─── SUPPLIED RECORDS ───

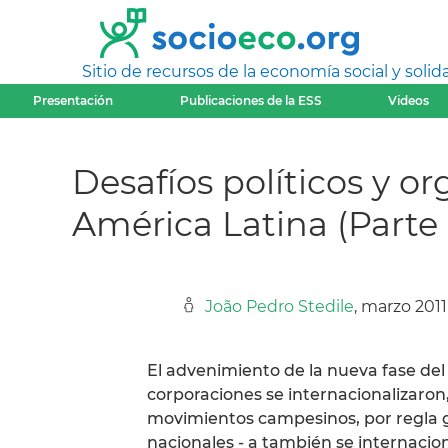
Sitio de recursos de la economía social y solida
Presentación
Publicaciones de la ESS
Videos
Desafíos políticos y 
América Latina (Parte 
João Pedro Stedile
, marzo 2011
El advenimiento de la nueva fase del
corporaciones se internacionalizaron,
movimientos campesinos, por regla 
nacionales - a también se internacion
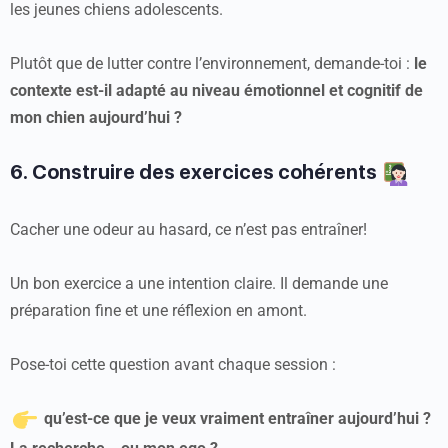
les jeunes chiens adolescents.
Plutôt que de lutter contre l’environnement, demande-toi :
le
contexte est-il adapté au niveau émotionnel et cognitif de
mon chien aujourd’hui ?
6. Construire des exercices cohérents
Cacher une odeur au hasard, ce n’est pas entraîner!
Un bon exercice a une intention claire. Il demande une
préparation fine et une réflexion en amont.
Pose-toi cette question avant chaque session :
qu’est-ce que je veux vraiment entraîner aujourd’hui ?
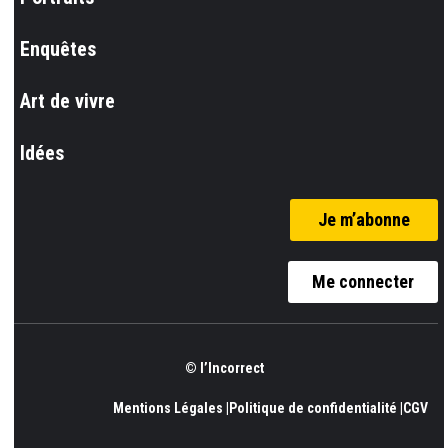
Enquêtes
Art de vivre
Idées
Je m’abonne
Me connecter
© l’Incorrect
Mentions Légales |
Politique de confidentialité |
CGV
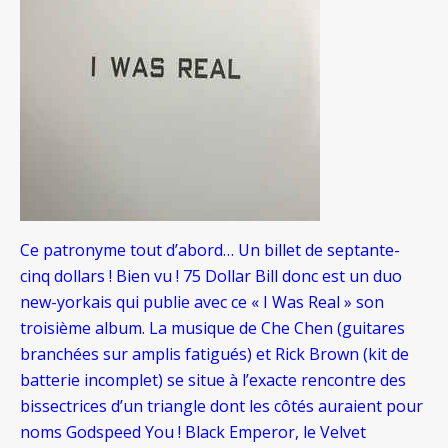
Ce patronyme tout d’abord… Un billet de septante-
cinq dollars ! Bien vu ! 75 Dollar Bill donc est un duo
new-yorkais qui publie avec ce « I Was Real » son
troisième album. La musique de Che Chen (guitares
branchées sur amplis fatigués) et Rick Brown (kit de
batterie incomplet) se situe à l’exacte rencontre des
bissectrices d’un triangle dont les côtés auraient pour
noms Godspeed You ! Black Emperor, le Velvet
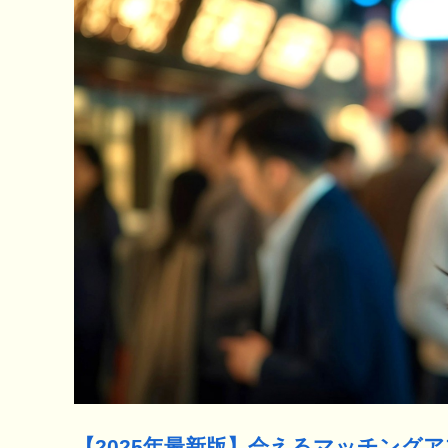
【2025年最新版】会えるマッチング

───
─── SUPPLIED RECORDS ───

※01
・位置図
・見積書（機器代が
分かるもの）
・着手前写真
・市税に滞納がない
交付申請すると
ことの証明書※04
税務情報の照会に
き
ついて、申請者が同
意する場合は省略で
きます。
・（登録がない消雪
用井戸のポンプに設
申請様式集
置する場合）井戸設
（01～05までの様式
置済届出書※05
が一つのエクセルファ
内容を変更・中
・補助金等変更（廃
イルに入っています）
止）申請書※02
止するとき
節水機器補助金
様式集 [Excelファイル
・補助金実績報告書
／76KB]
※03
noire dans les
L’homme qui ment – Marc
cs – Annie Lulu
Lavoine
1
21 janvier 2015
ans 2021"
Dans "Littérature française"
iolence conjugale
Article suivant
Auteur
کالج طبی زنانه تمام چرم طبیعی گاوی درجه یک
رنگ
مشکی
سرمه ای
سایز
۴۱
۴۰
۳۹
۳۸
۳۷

───

DESCRIPTION OF THE TASK: Copy out the material that begins with the line containing "les jeunes chiens adolescents." and ends with the line containing "Un bon exercice", substituting "entourage" for "environnement" and leaving everything else unchanged.

WRITTEN RESPONSE:
les jeunes chiens adolescents.
Plutôt que de lutter contre l’entourage, demande-toi :
le
contexte est-il adapté au niveau émotionnel et cognitif de
mon chien aujourd’hui ?
6. Construire des exercices cohérents
Cacher une odeur au hasard, ce n’est pas entraîner!
Un bon exercice a une intention claire. Il demande une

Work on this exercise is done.